She once prayed for “normal.” Now she knows their miracle is Drew exactly as he is: kind, brave, and perfectly himself, lighting the way one honest, hopeful day at a time. They brought home a blue-eyed December baby and felt complete. Drew was easy to love, 8 pounds, 7 ounces of calm, sweet wonder, and life with two little ones began. It was messy and tiring, with diapers everywhere and a husband back at work too soon, but they found a rhythm. Around ten months, small worries crept in. Drew wasn’t cooing much or crawling, and tests showed sound wasn’t passing through his ears. At fourteen months, he got ear tubes. For a while, nothing seemed different. Then came strange shudders, like sudden chills, and the house grew quiet as everyone tried to understand what was happening.

Therapists came weekly. Drew learned some sign language and used picture charts to help with routines. By preschool, the shudders were happening many times daily, and balance was off. A sharp-eyed teacher noticed long, fixed stares and accidents. Her husband, a doctor, observed and suspected seizures. The first hospital EEG, short, noisy, not ideal, came back clear. But the signs didn’t stop, and a second, longer, sleep-deprived EEG with a pediatric neurologist finally named it: epilepsy.

They left the office in shock, holding hands and with questions. In the car, their little boy looked up and said, “Momma, I will be alright.” She cried then. The tests continued: a sedated MRI (she’d watched patients fall asleep a hundred times at work, but watching your own child is different), then a 24-hour video EEG. The diagnosis settled: absence seizures (the staring spells) and myoclonic seizures (the “chill” shudders). Medication started. So did years of labs, EEGs, home studies, and therapy. School was hard. Lessons had to be modified. Summer brought tutors and extra practice taped around the kitchen island. He learned, just not on the calendar anyone else used.

Still, life kept opening. Drew learned to ride a bike and zoom a scooter. He loved water with wild, fearless joy. Camping made him smile because there were always kids around. Classmates were kind, but invitations didn’t come. It hurts to answer, “Why won’t anyone play with me?” Older brother and his friends became his safe circle, and those moments felt like sunlight.
Fourth grade brought an evaluation that went badly and ended early, with a young school psychologist using labels that felt cold and wrong.
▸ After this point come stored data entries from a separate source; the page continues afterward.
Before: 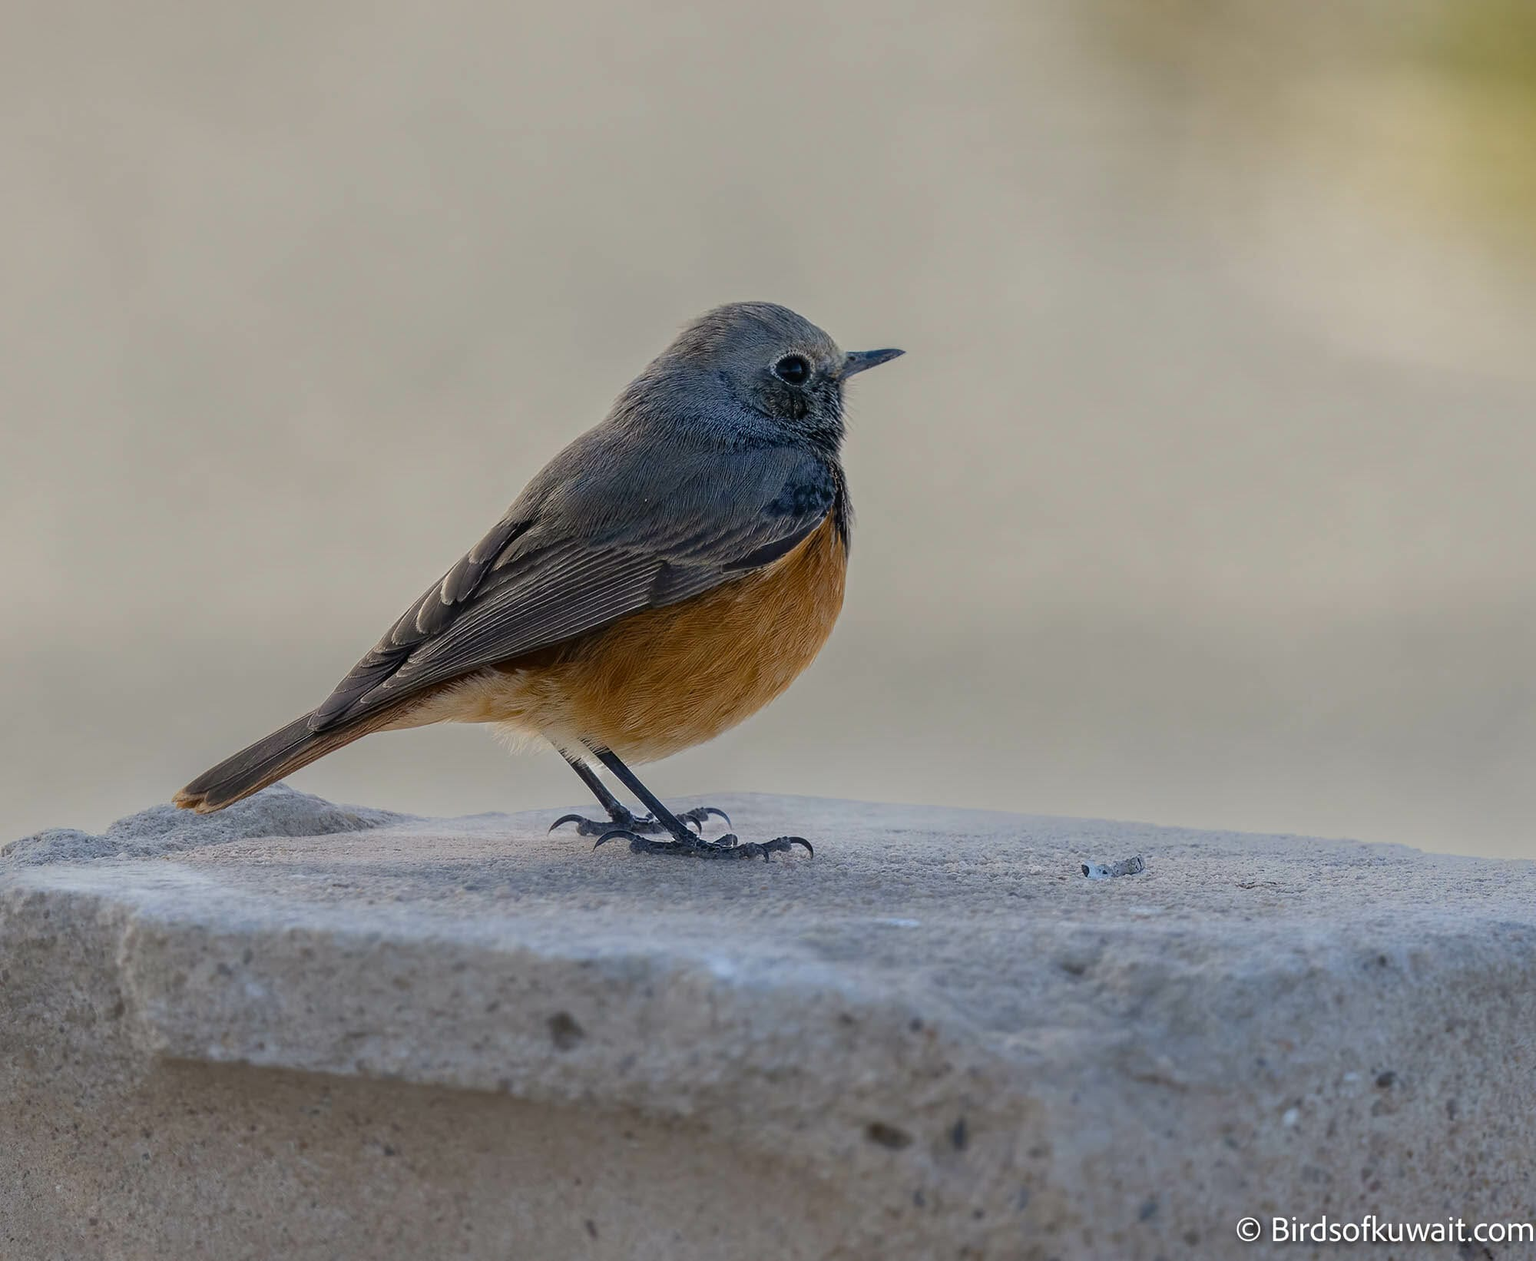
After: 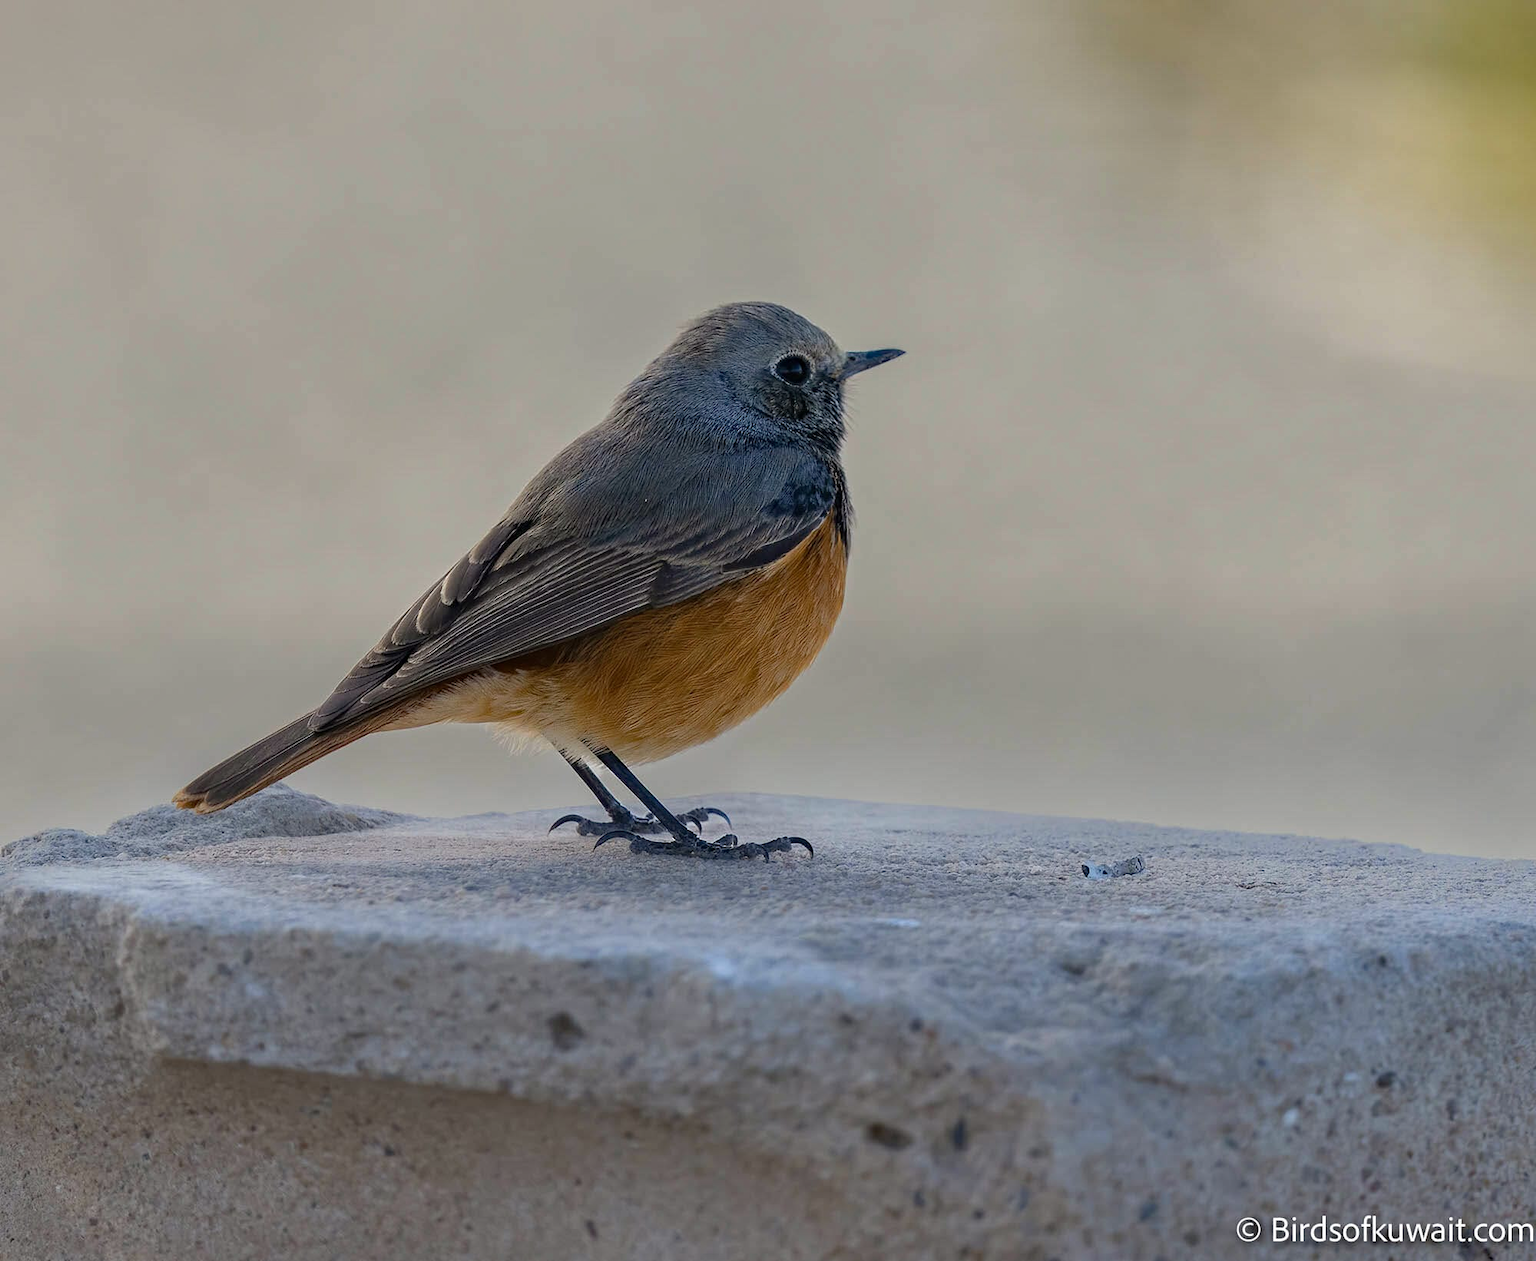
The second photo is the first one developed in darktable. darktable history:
haze removal: compatibility mode true, adaptive false
shadows and highlights: shadows 29.26, highlights -29.29, low approximation 0.01, soften with gaussian
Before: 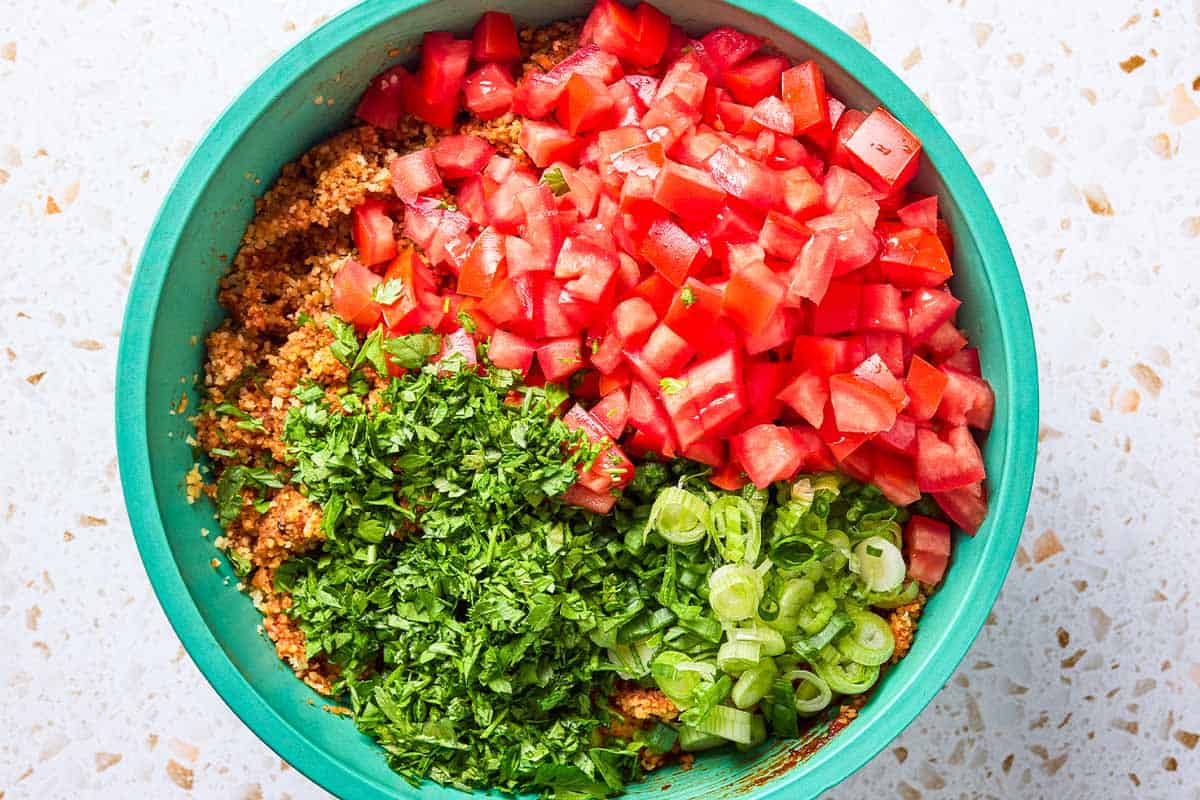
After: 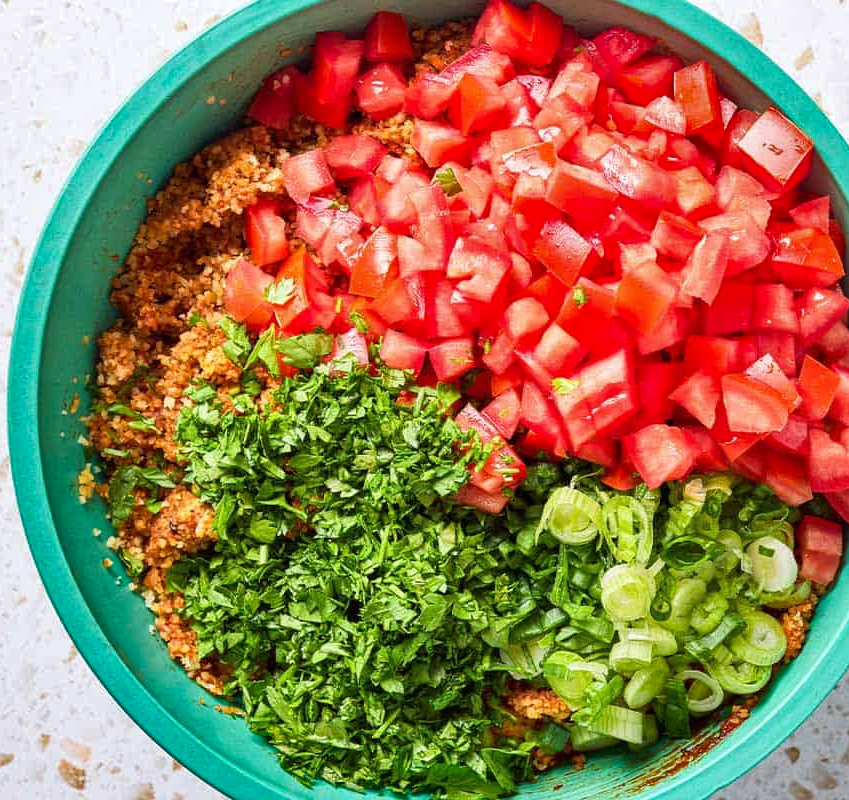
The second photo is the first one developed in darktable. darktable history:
shadows and highlights: low approximation 0.01, soften with gaussian
crop and rotate: left 9.061%, right 20.142%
She cried in that meeting, and so did the teacher. They sought a neuropsychologist instead. After long testing days, a thick report spelled out low IQ and limits, no four-year degree likely, maybe marriage, and probably a job with support. She felt anger rise. A number is not a child. He is sensitive and funny and deeply tuned to other people’s feelings. Many adults live good lives without college. Their measure would be joy, not letters after a name.

And there was good news too: a full year of normal EEGs. In 2018, the neurologist smiled and said, “Go have fun, Drew.” They celebrated with pizza and arcade noise and the rare quiet inside a parent’s chest when a weight lifts. For almost five years, he lived medication-free, everyone stretching into something like normal. Then, on January 27, 2022, it all crashed back. In the hallway at home, Drew had a grand mal seizure, his first. She cannot forget the sound of his breath or the way time slowed. Another seizure hit in the ER, dislocating his shoulder. Appointments: pediatrician, physical therapy, and another sleep-deprived EEG returned like a tide. They tried to live forward while their hearts kept glancing back, asking, “Are you okay?” too often because it felt like the only way to keep him safe.

Drew, as always, met it with grace. He didn’t ask “Why me?” He followed directions, cracked smiles, charmed nurses. He’s an old soul in a teenage body, teaching acceptance without speeches. He wants to give more than he takes. He loves fully. He is good to people because that’s who he is. They went over results, planned next steps, and kept life moving. He was confirmed at church. He danced twice, with a special friend. He finished the basketball season as the team manager, a job he owned with pride. Learning to drive was on the horizon; maybe it still is, perhaps it isn’t, but hope is a muscle they know well.

She still has moments where guilt whispers about pregnancy and missed signs. But she can see, more clearly now, everything they have done right: the advocacy, the patience, the laughter stitched into hard days. Drew will earn a certificate instead of a diploma, and that’s okay. He will work somewhere that feels like purpose. He may marry. He will love and be loved. The goal isn’t to fit a chart; it’s to build a life that fits him. If this journey has taught her anything, it is to slow down and borrow his eyes. Different isn’t less; sometimes it’s a better way to see the world. He is not about epilepsy or a score; he’s a boy with a heart that changes rooms, who keeps teaching his parents the courage of ordinary days.